また、熱が逃げやすい口部分の径を測ると、サーモスとタイガーはほぼ同じですが、ニトリのみ細く、約40mmでした。これも細い方が、保温性は高くなります。

各サーモボトルの栓
撮影:ポンチョ
さらに栓の部分も、
ニトリ:断熱材入りダブルスクリュー栓
サーモス:スクリュー栓
タイガー:ワンプッシュ栓

の順に、保温力が高いもの。

特に、ニトリの断熱材入りダブルスクリュー栓は、サーモスの山専用ボトルと同様の仕様。
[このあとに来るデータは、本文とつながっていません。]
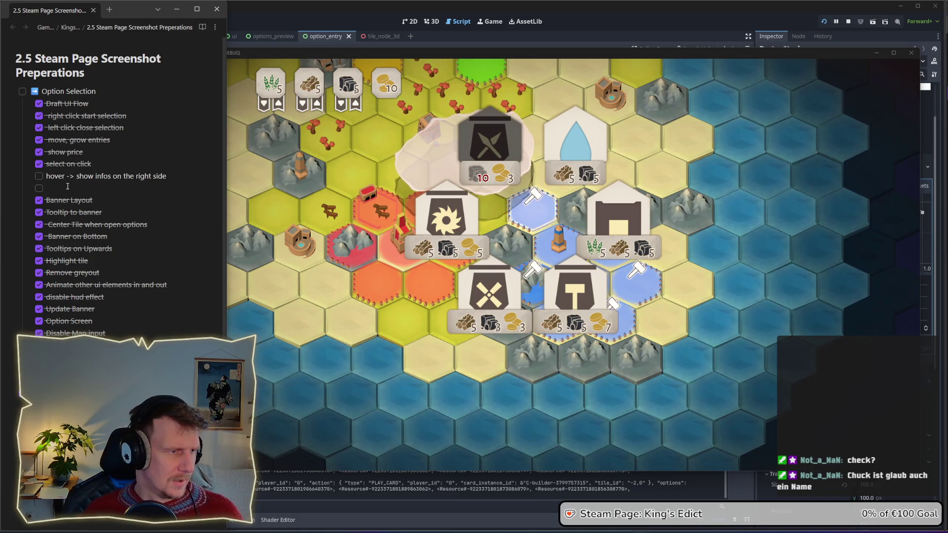
click(47, 176)
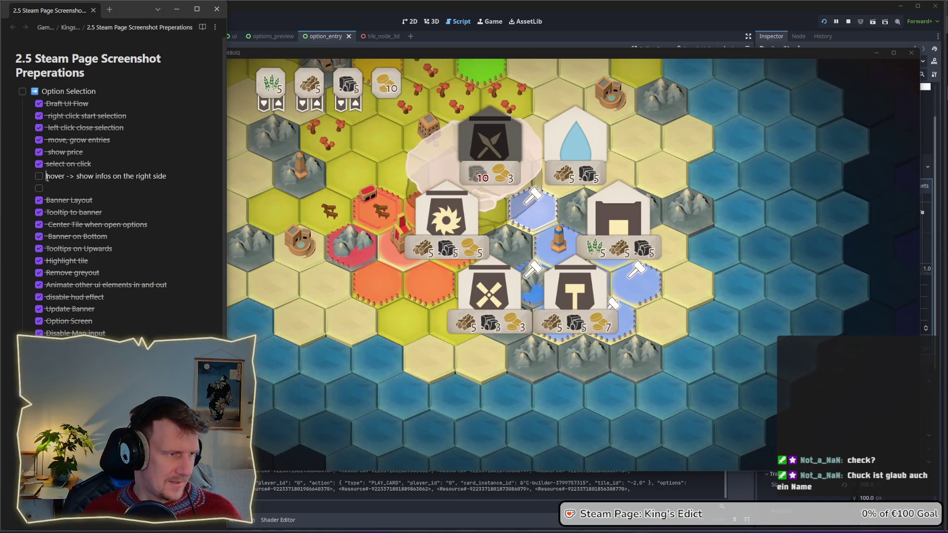
text(➡️)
ニトリの保温力の高さは、構造と口の細さも効果を発揮していると思いますが、一番の理由は、この断熱材入りダブルスクリュー栓の採用に思えます。

注いだ湯も確認しました!

チョロチョロとしか出ないとイライラするし、ドバっと出てくるのも困りもの。注ぐ湯は、どんな感じでで出てくるのかも確認しました。
 
サーモス/真空断熱チタンボトル(FJN-500T)
サーモス/真空断熱チタンボトルの細口
撮影:ポンチョ
中栓の注ぎ口は、細口と広口の2種類を選べ、上の写真は細口。さらに細くもできて、コーヒードリップの際に役立ちそうです。

サーモス/真空断熱チタンボトル広口
撮影:ポンチョ
こちらは広口。カップ麵等にお湯を注ぐのに便利な太さ、湯量で注げます。 この2種類の注ぎ口は、実際の使い勝手をよくわかっているなぁと、感心します。
 
タイガー/カスタムボトル
タイガー/カスタムボトルの湯
撮影:ポンチョ
一気に湯が出てこないように、細めの穴が開けられ、しかも口が付いているので、細さ、太さは自在に操れます。直接飲んでも、あふれるようなことはありません!
 
ちなみに、開けたフタ部分は、深く折り返すことができる仕様なので、直接飲んだ際に、鼻に当たるようなことがありません。うん、よく考えられています!!
 
ニトリ/真空断熱 超保温保冷ボトル
ニトリ/真空断熱 超保温保冷ボトルの湯
撮影:ポンチョ
中栓は2つの注ぎ口が備わっていますが、サーモス/真空断熱チタンボトルのように細口と広口の2種類の注ぎ口にはなっていません。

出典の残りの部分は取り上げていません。